··· Supplied information

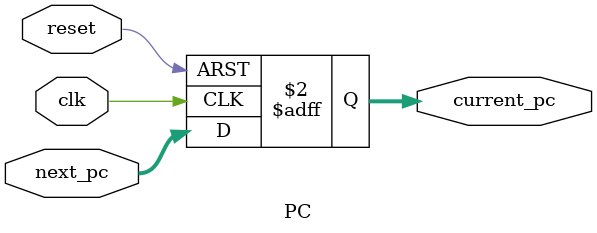
<source format=v>


module PC(
    input clk,
    input reset,
    input  wire [31:0] next_pc,  //Dirección siguiente
    output reg  [31:0] current_pc //Dirección actual
);

    

    always @(posedge clk or posedge reset) begin
        if (reset) begin
            current_pc <= 32'b0; // Reiniciar PC a 0 en reset
        end 
        
        else begin
             current_pc <= next_pc; // Actualizar PC con next_pc en flanco positivo de clk
        end
    end

endmodule



</source>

······

#### [Assigned task]
Go through the data and return each line where the word "begin" appears.

#### [Task response]
    always @(posedge clk or posedge reset) begin
        if (reset) begin
        else begin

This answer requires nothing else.